On Being a College Drop-Out 

I haven’t been in a classroom since early October. My university professors went on strike, and I had a week off. I didn’t go back.

I told everyone (myself included) that I was taking time off. For my health. And while I originally had taken time off for my health, as time went on, I realized I probably wasn’t going back.

If, by chance, I can get the two classes that I need to receive my Associate’a degree, I will. Just to say I did get my degree.

But eventually I had to stop lying to myself and to others about the situation. I am not “taking time off.” As of now, I am a college dropout. I had a lot of feelings about college dropouts once, but looking at my life in the last few months, I can honestly say that I’m grateful I dropped out.

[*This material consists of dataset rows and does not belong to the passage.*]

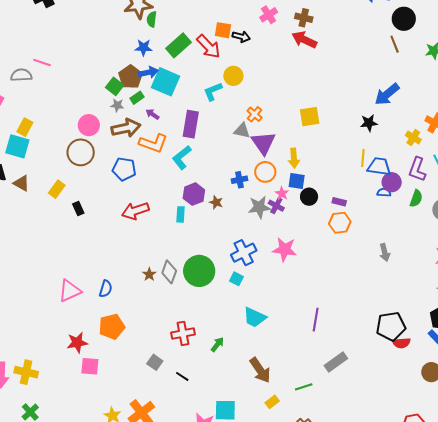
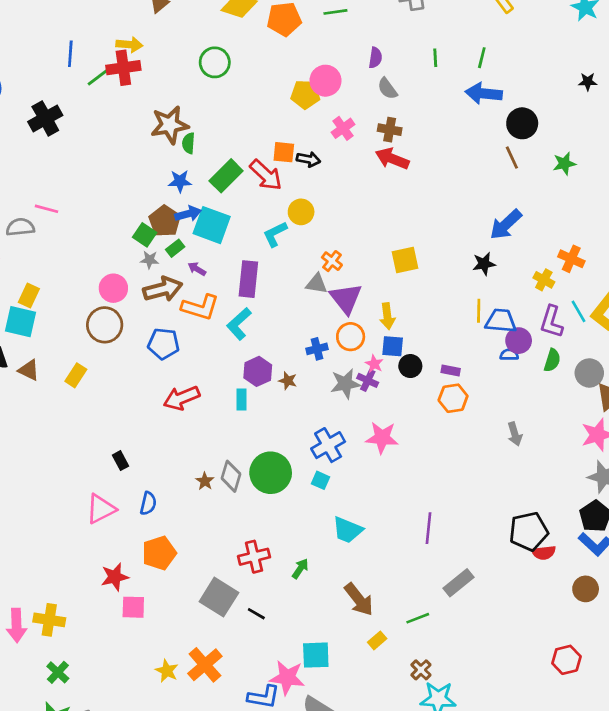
black rectangle: (78, 209) -> (120, 461), moved
gray square: (155, 362) -> (219, 597), size x1.8

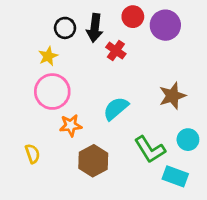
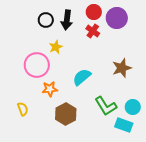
red cross: (116, 51) -> (93, 31), moved
yellow star: (48, 56) -> (56, 47), moved
cyan circle: (188, 140) -> (133, 107), moved

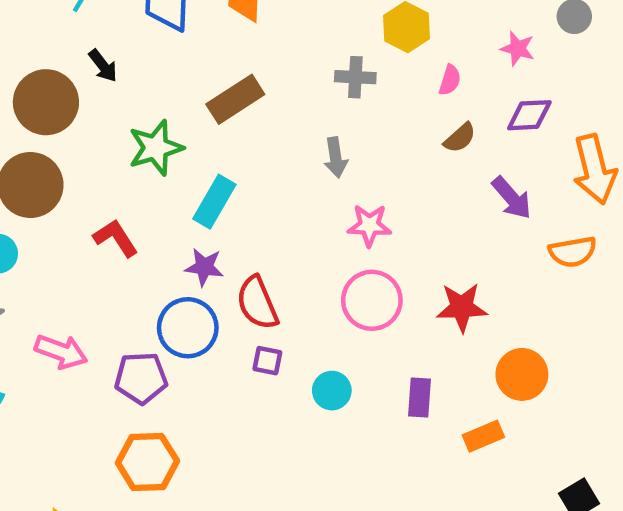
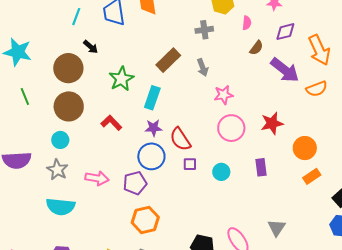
brown rectangle: (235, 99) -> (168, 60), moved
purple arrow: (512, 198) -> (285, 70), size x1.4
orange rectangle: (483, 436) -> (312, 176), moved

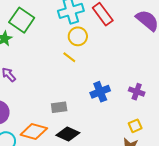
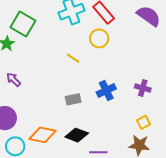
yellow circle: (78, 36) -> (99, 38), moved
gray rectangle: (59, 107) -> (73, 99), moved

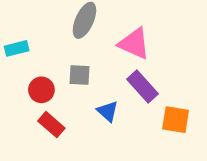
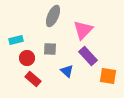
pink triangle: (134, 43) -> (83, 30), turned 50
cyan rectangle: (17, 48) -> (16, 40), moved

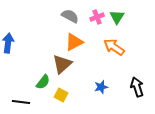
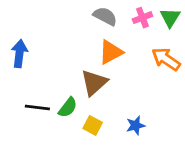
blue star: (101, 87) -> (136, 125), moved
black line: (21, 102) -> (37, 107), moved

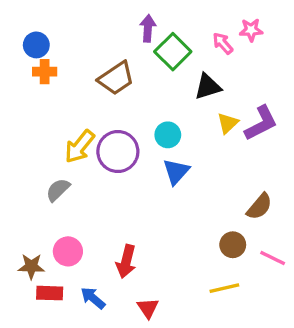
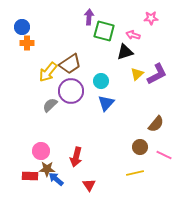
pink arrow: (223, 43) -> (133, 35), moved, turned -32
green square: (173, 52) -> (104, 31), turned -30
brown trapezoid: (116, 78) -> (70, 64), moved
yellow arrow: (80, 147) -> (48, 72), moved
gray semicircle: (58, 190) -> (50, 105), moved
brown star: (31, 266) -> (47, 169), moved

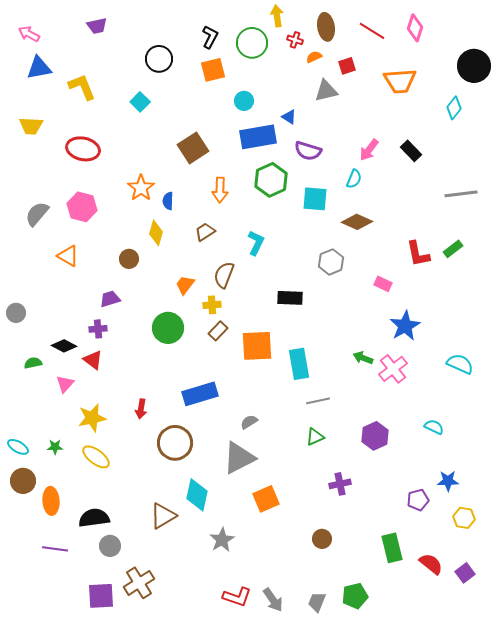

My stress levels are minimal comparatively speaking, I’m not sick all the time, my pain levels aren’t as bad as they were, and I in my over abundance of free time, I’ve started doing things I want to do with my life.

I’m reading again. I made the decision to seek help for my mental illness, and have been on antidepressants for going on two months now, along with an as-needed antianxiety. I started writing a book, of which I am half-way through in just fifteen days of writing. I even found a doctor who’s going to provide me with a tubal ligation.

College was (literally) killing me slowly. I was struggling balancing a job and an education, and the sheer amount of stress left me sick and in severe chronic pain. Not to mention the crippling mental health problems I was experiencing.

I became an English major so I could surround myself with the things that I love. Reading, writing, literature. By my third year of college, I didn’t love these things anymore. It all felt like a chore to me. An exhausting attempt at work, when I wanted leisure.

Perhaps it was the severe depression. Or perhaps it was truly the fact college took everything that I love away from me, I can’t be sure. But it took me five months of doing absolutely nothing to find myself again. In fact, I’m still trying to find myself.

There have been…obstacles, to say the least, that have kept me from absolute happiness along the way, but as I relearn myself, I also learn forgiveness and self-love, things I didn’t know in college.

I might not have a degree. I might be a college dropout. But I am certain this was the best decision for me


How High School Successfully Ruined Me For College

College is great. I love the idea of college. I love learning new things, I always have. I love the expansive library and the people and even the food. It is my favorite place to be.


But because of high school, I am not fit for college. High schools like to tell their students, “We’re just preparing you for college, we give you a lot of slack, that won’t happen once you’re in college.” Let me tell you, my college experience has been vastly different than my high school one.



  • I’m allowed to get up and pee whenever I want.
  • Surprisingly, my shoulders and my legs are not sexually distracting. Which begs the question, are you sure it’s not the TEACHERS who will be distracted by the shoulders of young students? Which poses another question, if that’s your concern, why are you letting them teach
  • I don’t really get a whole lot of homework in college.
  • I also don’t have to show up for class 9/10.
  • Also, college professors are willing to give extensions and drop the lowest test grade. It’s SO WEIRD.


You know what happened in high school? You had to show up to class every day, you had to do your homework, and that was it. That’s all you needed to pass the tests. Literally, just those two things, and you’d do fine.


Want to know what’s happened in college? I’m failing. I am actually failing out of college, because high school never taught me how to manage time or study. And you actually NEED to study in college. I can do all the homework assignments, I can go to all the classes. But without studying, I still will not pass the test. And that’s exactly what’s happening.


My high school liked to tell us they were preparing us for success. Between health issues and having no idea how to study because it was never necessary, I am incapable of college level schoolwork. It’s not that I’m not smart. I’m incredibly smart, and I think every one of my high school teachers would agree with that. I just don’t know how to manage my time, and that’s royally screwed me over.


Instead of teaching students they need permission for normal bodily functions like urinating, and teaching them that their bodies are inherently sexual, and teaching them that they can’t be trusted with a personal bag, and teaching them that college is the exact same as high school, I think we should be teaching them important things.


Like how to balance a check book, and make a budget, and budgeting time, and STUDYING. TEACH YOUR STUDENTS HOW TO STUDY BECAUSE IF YOU DON’T YOU ARE CONDEMNING THEM TO FAIL.


Study habits aren’t some magical facet of the personality. They are learned behaviors, and if nobody teaches them, how will students learn them? Teach them how to get information out of a book. Teach them to find important things out of a book, the things worth knowing.


I went to college totally unprepared.


Three years later, and I still haven’t figured it out.